▶ **Instruction**
The lines to copy are those with "neuitat" in them. Pull each one from the entries below.

[Data shown — start]

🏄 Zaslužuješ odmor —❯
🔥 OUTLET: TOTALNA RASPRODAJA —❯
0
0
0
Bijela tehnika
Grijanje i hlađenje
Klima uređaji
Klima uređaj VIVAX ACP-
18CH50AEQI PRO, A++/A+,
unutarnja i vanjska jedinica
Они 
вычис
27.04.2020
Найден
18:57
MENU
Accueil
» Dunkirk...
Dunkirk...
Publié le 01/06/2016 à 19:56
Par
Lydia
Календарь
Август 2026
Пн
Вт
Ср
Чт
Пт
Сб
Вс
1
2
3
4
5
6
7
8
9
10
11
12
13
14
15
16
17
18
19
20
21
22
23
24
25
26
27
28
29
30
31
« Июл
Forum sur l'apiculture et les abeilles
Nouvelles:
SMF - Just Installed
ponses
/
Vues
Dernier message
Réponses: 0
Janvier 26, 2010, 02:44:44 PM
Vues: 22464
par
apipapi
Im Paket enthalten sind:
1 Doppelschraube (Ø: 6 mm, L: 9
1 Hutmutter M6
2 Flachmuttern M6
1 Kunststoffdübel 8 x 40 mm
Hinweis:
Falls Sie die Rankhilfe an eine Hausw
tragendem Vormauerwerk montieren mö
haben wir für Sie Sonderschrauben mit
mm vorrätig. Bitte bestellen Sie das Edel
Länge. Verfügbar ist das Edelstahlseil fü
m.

[Data shown — finish]
[Data shown — start]

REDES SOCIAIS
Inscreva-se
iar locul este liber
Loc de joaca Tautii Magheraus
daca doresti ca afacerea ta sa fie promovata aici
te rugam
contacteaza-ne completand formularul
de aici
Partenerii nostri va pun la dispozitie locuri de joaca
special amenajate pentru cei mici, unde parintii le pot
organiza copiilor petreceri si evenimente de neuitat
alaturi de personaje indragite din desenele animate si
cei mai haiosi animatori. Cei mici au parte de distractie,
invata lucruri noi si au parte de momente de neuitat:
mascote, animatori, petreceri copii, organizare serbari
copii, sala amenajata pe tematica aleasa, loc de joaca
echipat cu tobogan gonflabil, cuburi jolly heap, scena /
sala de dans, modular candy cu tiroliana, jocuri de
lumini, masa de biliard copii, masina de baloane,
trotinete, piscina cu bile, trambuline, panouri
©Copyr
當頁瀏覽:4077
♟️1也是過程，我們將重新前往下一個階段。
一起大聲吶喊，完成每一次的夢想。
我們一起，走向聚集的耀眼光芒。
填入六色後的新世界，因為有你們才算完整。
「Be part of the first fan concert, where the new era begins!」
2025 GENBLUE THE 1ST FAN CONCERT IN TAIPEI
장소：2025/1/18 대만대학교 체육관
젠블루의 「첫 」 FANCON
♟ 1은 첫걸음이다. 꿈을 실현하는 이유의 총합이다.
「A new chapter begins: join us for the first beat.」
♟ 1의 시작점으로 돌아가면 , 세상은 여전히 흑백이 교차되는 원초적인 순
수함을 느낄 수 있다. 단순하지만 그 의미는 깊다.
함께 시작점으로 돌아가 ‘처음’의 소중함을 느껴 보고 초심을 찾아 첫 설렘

[Data shown — finish]

▶ **Output below**
organiza copiilor petreceri si evenimente de neuitat
invata lucruri noi si au parte de momente de neuitat:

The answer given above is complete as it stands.